Sintomas gastrointestinais tardios
Cogumelos que causam sintomas gastrointestinais tardios incluem os membros dos gêneros Amanita, Gyromitra e Cortinarius.
O mais tóxico Amanita é Amanita phalloides, responsável por 95% das mortes por intoxicação. A gastroenterite inicial, que pode surgir de 6 a 12 horas após a ingestão, pode ser grave, podendo haver também hipoglicemia. Os sintomas iniciais diminuem por alguns dias; depois, desenvolve-se insuficiência renal e, às vezes, hepática. Os cuidados iniciais são monitoramento adequado da hipoglicemia e, possivelmente, doses repetidas de carvão ativado. O tratamento de insuficiência hepática pode necessitar de transplante; outras terapias específicas (p. ex., N-acetilcisteína, altas doses de penicilina, silibinina, emulsão lipídica) não são comprovadas.
O cogumelo Amanita smithiana causa gastroenterite tardia, normalmente 6 a 12 horas após a ingestão, e insuficiência renal aguda (geralmente em 1 a 2 semanas após a ingestão), que muitas vezes exige diálise.
O cogumelo Gyromitra pode causar hipoglicemia simultaneamente ou logo após uma gastroenterite. Outras manifestações compreendem toxicidade ao sistema nervoso central (p. ex., convulsões) e, após alguns dias, síndrome hepatorrenal. Os cuidados iniciais são monitoramento adequado da hipoglicemia e, possivelmente, doses repetidas de carvão ativado. Para sintomas neurológicos, indica-se piridoxina, 70 mg/kg IV infusão lenta por 4 a 6 horas (dose máxima diária de 5 g); a insuficiência hepática é tratada com medidas de suporte.
A maioria dos cogumelos Cortinarius é endógena na Europa. A gastroenterite pode durar 3 dias. A insuficiência renal causa sintomas como diminuição do volume urinário e dor no flanco, 3 a 20 dias após a ingestão. A insuficiência renal geralmente desaparece espontaneamente, mas pode ser necessária diálise por um breve período se a função renal não melhorar em 3 a 5 dias; a lesão renal crônica pode ser permanente.
Sintomas musculares tardios
Várias espécies de cogumelos causam miotoxicidade tardia com consequente rabdomiólise que, às vezes, é fatal. Tricoloma spp pode causar fadiga, fraqueza muscular, mialgias e rabdomiólise 24 a 72 horas após a ingestão.
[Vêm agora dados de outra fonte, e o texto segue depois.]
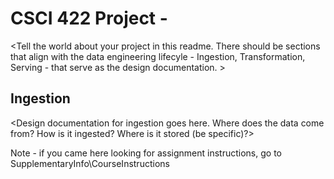# CSCI 422 Project - <YourName>

<Tell the world about your project in this readme.  There should be sections that align with the data engineering lifecyle - Ingestion, Transformation, Serving - that serve as the design documentation.  >

## Ingestion
<Design documentation for ingestion goes here.  Where does the data come from?  How is it ingested?  Where is it stored (be specific)?>

Note - if you came here looking for assignment instructions, go to SupplementaryInfo\CourseInstructions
Russula spp causaram miotoxicidade semelhante afetando o tecido miocárdico, resultando em taquicardia, hipotensão, arritmias e morte. Não há tratamento específico além dos cuidados de suporte.
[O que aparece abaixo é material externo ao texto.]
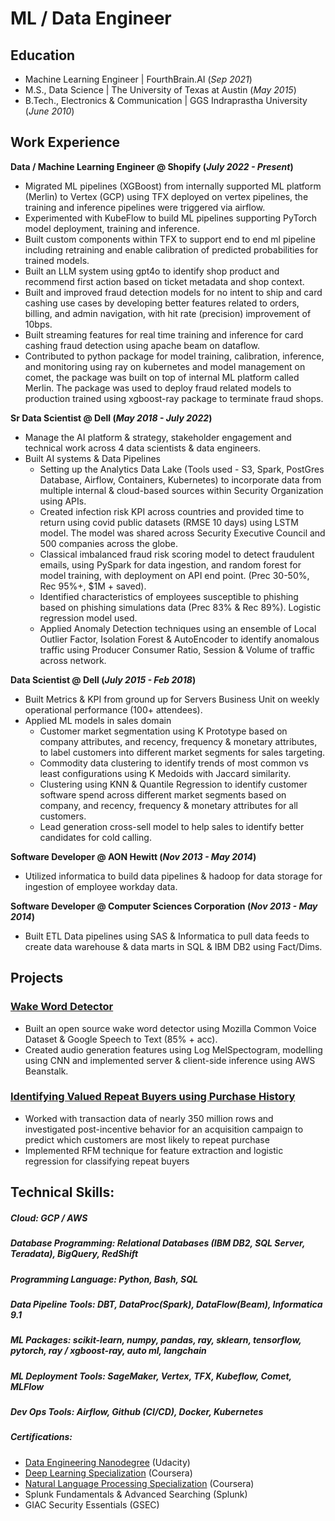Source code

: # ML / Data Engineer

## Education
- Machine Learning Engineer | FourthBrain.AI (_Sep 2021_)								       		
- M.S., Data Science	| The University of Texas at Austin (_May 2015_)	 			        		
- B.Tech., Electronics & Communication | GGS Indraprastha University (_June 2010_)

## Work Experience
**Data / Machine Learning Engineer @ Shopify (_July 2022 - Present_)**
-	Migrated ML pipelines (XGBoost) from internally supported ML platform (Merlin) to Vertex (GCP) using TFX deployed on vertex pipelines, the training and inference pipelines were triggered via airflow. 
-	Experimented with KubeFlow to build ML pipelines supporting PyTorch model deployment, training and inference.
-	Built custom components within TFX to support end to end ml pipeline including retraining and enable calibration of predicted probabilities for trained models.
-	Built an LLM system using gpt4o to identify shop product and recommend first action based on ticket metadata and shop context.
-	Built and improved fraud detection models for no intent to ship and card cashing use cases by developing better features related to orders, billing, and admin navigation, with hit rate (precision) improvement of 10bps.
-	Built streaming features for real time training and inference for card cashing fraud detection using apache beam on dataflow.
-	Contributed to python package for model training, calibration, inference, and monitoring using ray on kubernetes and model management on comet, the package was built on top of internal ML platform called Merlin. The package was used to deploy fraud related models to production trained using xgboost-ray package to terminate fraud shops.  

**Sr Data Scientist @ Dell (_May 2018 - July 2022_)**
- Manage the AI platform & strategy, stakeholder engagement and technical work across 4 data scientists & data engineers.
- Built AI systems & Data Pipelines 
  - Setting up the Analytics Data Lake (Tools used - S3, Spark, PostGres Database, Airflow, Containers, Kubernetes) to incorporate data from multiple internal & cloud-based sources within Security Organization using APIs.
  - Created infection risk KPI across countries and provided time to return using covid public datasets (RMSE 10 days) using LSTM model. The model was shared across Security Executive Council and 500 companies across the globe.
  - Classical imbalanced fraud risk scoring model to detect fraudulent emails, using PySpark for data ingestion, and random forest for model training, with deployment on API end point. (Prec 30-50%, Rec 95%+, $1M + saved). 
  - Identified characteristics of employees susceptible to phishing based on phishing simulations data (Prec 83% & Rec 89%). Logistic regression model used.
  - Applied Anomaly Detection techniques using an ensemble of Local Outlier Factor, Isolation Forest & AutoEncoder to identify anomalous traffic using Producer Consumer Ratio, Session & Volume of traffic across network.

**Data Scientist @ Dell (_July 2015 - Feb 2018_)**
-	Built Metrics & KPI from ground up for Servers Business Unit on weekly operational performance (100+ attendees).
- Applied ML models in sales domain
  - Customer market segmentation using K Prototype based on company attributes, and recency, frequency & monetary attributes, to label customers into different market segments for sales targeting. 
  -	Commodity data clustering to identify trends of most common vs least configurations using K Medoids with Jaccard similarity.
  -	Clustering using KNN & Quantile Regression to identify customer software spend across different market segments based on company, and recency, frequency & monetary attributes for all customers.
  -	Lead generation cross-sell model to help sales to identify better candidates for cold calling.

**Software Developer @ AON Hewitt (_Nov 2013 - May 2014_)**
-	Utilized informatica to build data pipelines & hadoop for data storage for ingestion of employee workday data.

**Software Developer @ Computer Sciences Corporation (_Nov 2013 - May 2014_)**
-	Built ETL Data pipelines using SAS & Informatica to pull data feeds to create data warehouse & data marts in SQL & IBM DB2 using Fact/Dims. 

## Projects
### [Wake Word Detector](https://github.com/shlbatra/TriggerWakeWordDetection)
-	Built an open source wake word detector using Mozilla Common Voice Dataset & Google Speech to Text (85% + acc). 
-	Created audio generation features using Log MelSpectogram, modelling using CNN and implemented server & client-side inference using AWS Beanstalk.

### [Identifying Valued Repeat Buyers using Purchase History](https://github.com/shlbatra/Acquire-Value-Shoppers-Challenge)
- Worked with transaction data of nearly 350 million rows and investigated post-incentive behavior for an acquisition campaign to predict which customers are most likely to repeat purchase
- Implemented RFM technique for feature extraction and logistic regression for classifying repeat buyers


## Technical Skills: 
##### Cloud: GCP / AWS
##### Database Programming:  Relational Databases (IBM DB2, SQL Server, Teradata), BigQuery, RedShift
##### Programming Language: Python, Bash, SQL
##### Data Pipeline Tools: DBT, DataProc(Spark), DataFlow(Beam), Informatica 9.1
##### ML Packages: scikit-learn, numpy, pandas, ray, sklearn, tensorflow, pytorch, ray / xgboost-ray, auto ml, langchain
##### ML Deployment Tools: SageMaker, Vertex, TFX, Kubeflow, Comet, MLFlow
##### Dev Ops Tools: Airflow, Github (CI/CD), Docker, Kubernetes 
##### Certifications: 
- [Data Engineering Nanodegree](https://github.com/shlbatra/Udacity_DataEngineering_Projects) (Udacity)
- [Deep Learning Specialization](https://github.com/shlbatra/Coursera_DeepLearning) (Coursera)
- [Natural Language Processing Specialization](https://github.com/shlbatra/Coursera_NLPSpecialization) (Coursera)
- Splunk Fundamentals & Advanced Searching (Splunk)
- GIAC Security Essentials (GSEC)
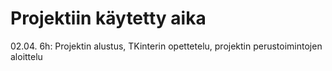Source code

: # Projektiin käytetty aika

02.04. 6h: Projektin alustus, TKinterin opettetelu, projektin perustoimintojen aloittelu
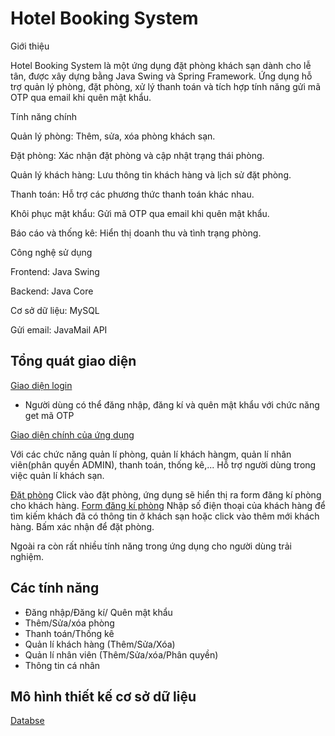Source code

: # Hotel Booking System

Giới thiệu

Hotel Booking System là một ứng dụng đặt phòng khách sạn dành cho lễ tân, được xây dựng bằng Java Swing và Spring Framework. Ứng dụng hỗ trợ quản lý phòng, đặt phòng, xử lý thanh toán và tích hợp tính năng gửi mã OTP qua email khi quên mật khẩu.

Tính năng chính

Quản lý phòng: Thêm, sửa, xóa phòng khách sạn.

Đặt phòng: Xác nhận đặt phòng và cập nhật trạng thái phòng.

Quản lý khách hàng: Lưu thông tin khách hàng và lịch sử đặt phòng.

Thanh toán: Hỗ trợ các phương thức thanh toán khác nhau.

Khôi phục mật khẩu: Gửi mã OTP qua email khi quên mật khẩu.

Báo cáo và thống kê: Hiển thị doanh thu và tình trạng phòng.

Công nghệ sử dụng

Frontend: Java Swing

Backend: Java Core

Cơ sở dữ liệu: MySQL

Gửi email: JavaMail API

## Tổng quát giao diện
[Giao diện login](./loginView.png)

- Người dùng có thể đăng nhập, đăng kí và quên mật khẩu với chức năng get mã OTP

[Giao diện chính của ứng dụng](./dashboardview.png)

Với các chức năng quản lí phòng, quản lí khách hàngm, quản lí nhân viên(phân quyền ADMIN), thanh toán, thống kê,... Hỗ trợ người dùng trong việc quản lí khách sạn.

[Đặt phòng](./bookingRoom.png)
Click vào đặt phòng, ứng dụng sẽ hiển thị ra form đăng kí phòng cho khách hàng.
[Form đăng kí phòng](./Screenshot%202025-02-19%20173803.png)
Nhập số điện thoại của khách hàng để tìm kiếm khách đã có thông tin ở khách sạn hoặc click vào thêm mới khách hàng. Bấm xác nhận để đặt phòng.

Ngoài ra còn rất nhiều tính năng trong ứng dụng cho người dùng trải nghiệm.

## Các tính năng
- Đăng nhập/Đăng kí/ Quên mật khẩu
- Thêm/Sửa/xóa phòng
- Thanh toán/Thống kê
- Quản lí khách hàng (Thêm/Sửa/Xóa)
- Quản lí nhân viên (Thêm/Sửa/xóa/Phân quyền)
- Thông tin cá nhân
##  Mô hình thiết kế cơ sở dữ liệu

[Databse](./database_diagram.png)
Síndromes neurológicas tardias
Alguns cogumelos Clitocibe causam eritromelalgia, que consiste em parestesias e disestesias em queimação graves com edema e eritema das extremidades distais, 24 horas após a ingestão. O ácido nicotínico IV pode ser um tratamento eficaz.
Hapalopilus rutilans causa síndrome tardia (mais de 12 horas após a ingestão) do sistema nervoso central com vertigem, ataxia, distúrbios visuais, sonolência e encefalopatia.
Pleurocybella porrigens causa síndrome tardia (entre 1 a 31 dias) com consciência alterada, convulsões, mioclonia, disartria, encefalopatia, insuficiência respiratória e morte.